Еще один довод к тому, что содержание классического растет от эпохи к эпохе.
* * *
Ну, а что там, у лукоморья? Каждый, кто хотя бы Пушкина читал, знает: там Русью пахнет . Взять Тирасполь, Екатеринослав, Екатеринодар — чем не русская гордость, хотя бы кто и считал “потемкинcкими деревнями”? Эти, как говорили, “фантомы”, они и до сих пор держатся российско-советской крепостью своей каменной и стальной закладки. А убери их — останется ничем не защищенная землянка и при ней какой-нибудь совершенно забытый богами пасынок природы. Или он может жить по-человечески без твердой защиты? Дядька Черномор с его витязями-подводниками этой защиты прекращать не хотел.

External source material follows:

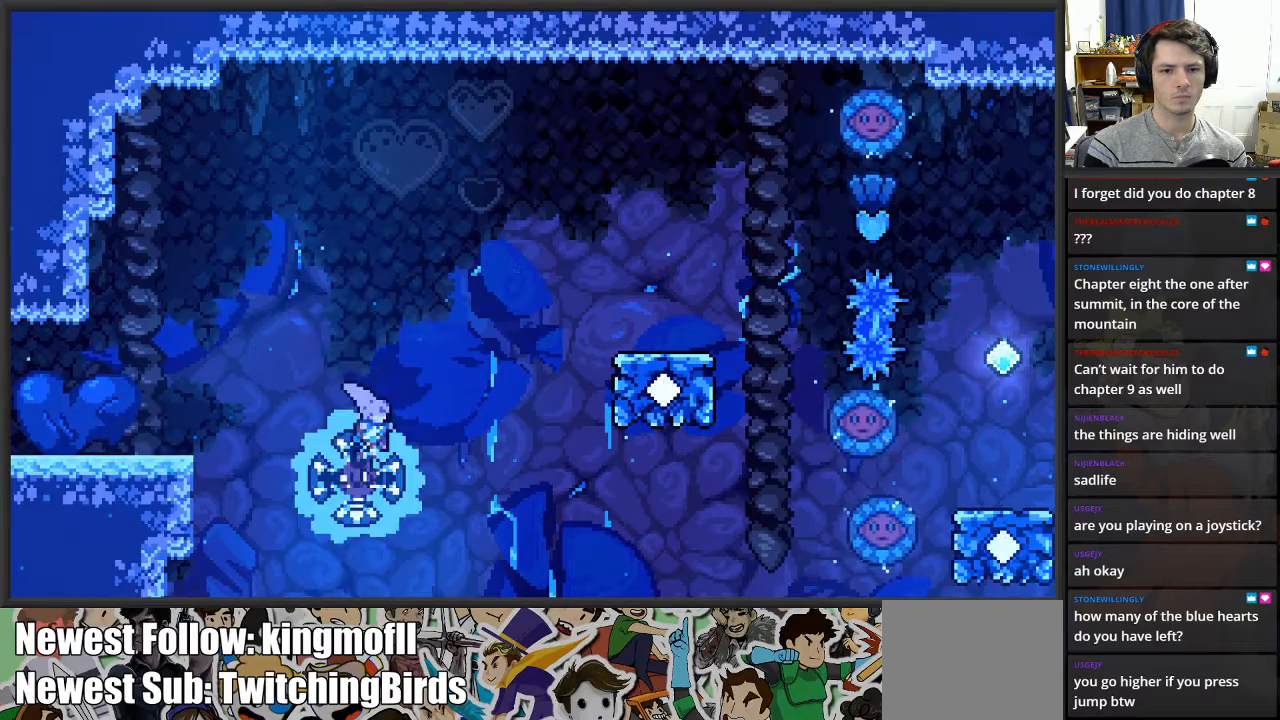
{"buttons": ["A"], "left_stick": "right", "right_stick": "center", "events": [[33, "left_stick", "right"]]}
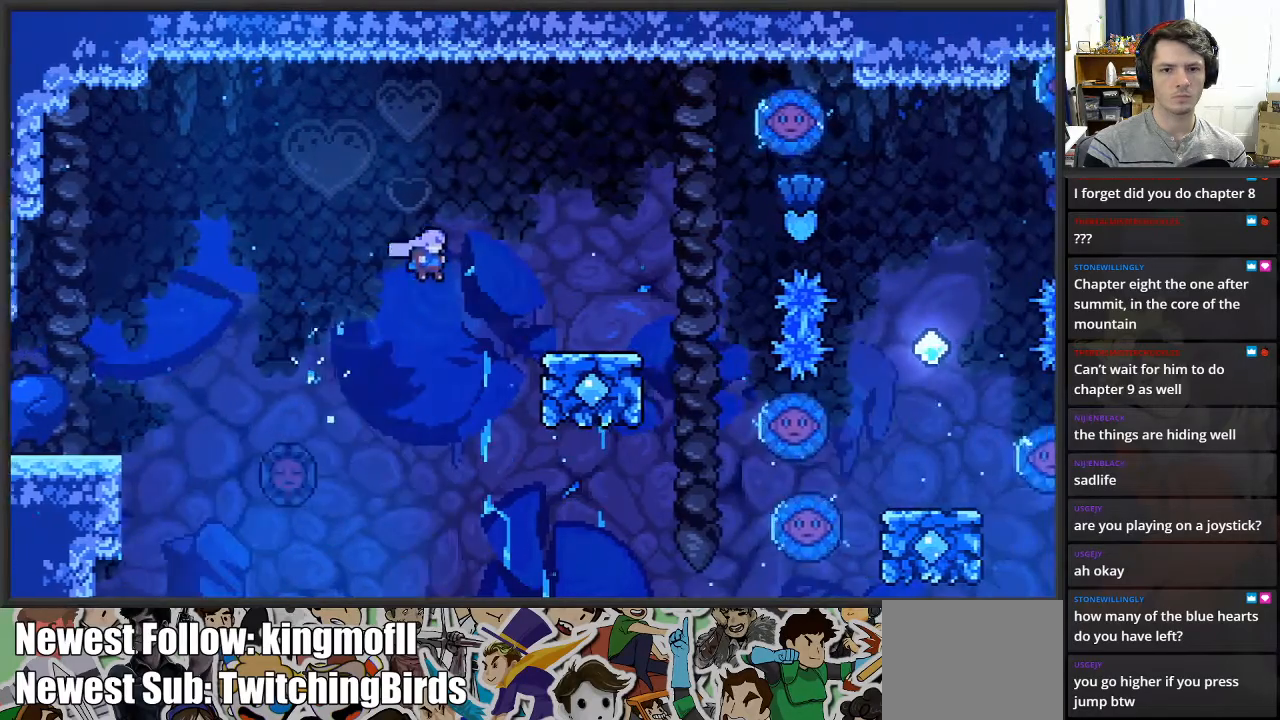
{"buttons": ["X", "L2"], "left_stick": "up-left", "right_stick": "center", "events": [[250, "A", "up"], [250, "left_stick", "up"], [283, "L2", "down"], [350, "X", "down"], [400, "left_stick", "up-left"]]}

Добавим еще (это под конец разговора пригодится): кто и в самой России не бывал (а в нынешнее, по краям ее, сирое захолустье славной Европы уж тем более не поедет), кто русским быть и не собирался — он все же “Руслана и Людмилу”-то мог же, как музыку, слушать? Нeмало и таких. Так что ощущение “там Русью пахнет” — феномен международный. Тем самым есть пища и для многонациональной по своему кадровому составу науки.
“Русью пахнет”: к вопросу об обонятельных компонентах пушкинской семантической парадигмы... Это как пример, конечно, наобум из головы; но такие подходы уже кое-где намечены. Способные поднимать именно подобную тематику исследовательские силы и школы существуют.

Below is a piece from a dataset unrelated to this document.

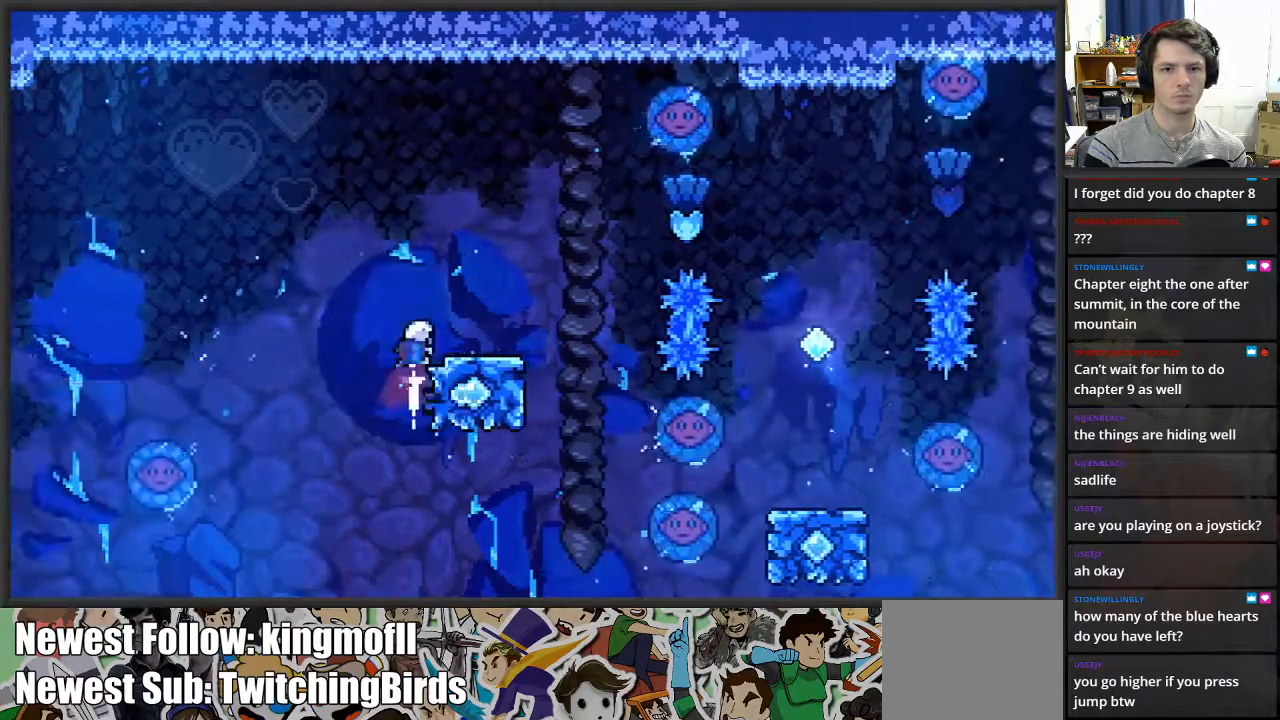
{"buttons": ["L2"], "left_stick": "up-left", "right_stick": "center", "events": [[83, "X", "up"]]}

Мы не шовинисты. Поэтому и русский человек может, на наш взгляд, заниматься тем, что в Пушкине русского.
* * *
Пушкин — живописатель России (“октябрь уж наступил”); Пушкин — создатель символических образов России (“куда ты скачешь, гордый конь?”); Пушкин — и житейски достовернейше русский человек; то есть его русскость как-то многократна. Или она “многоаспектна”? Возможно. Однако представительство Пушкина за Россию не столько многоаспектностью своей “парадигматики” примечательно, сколько отличается высоким градусом подлинности.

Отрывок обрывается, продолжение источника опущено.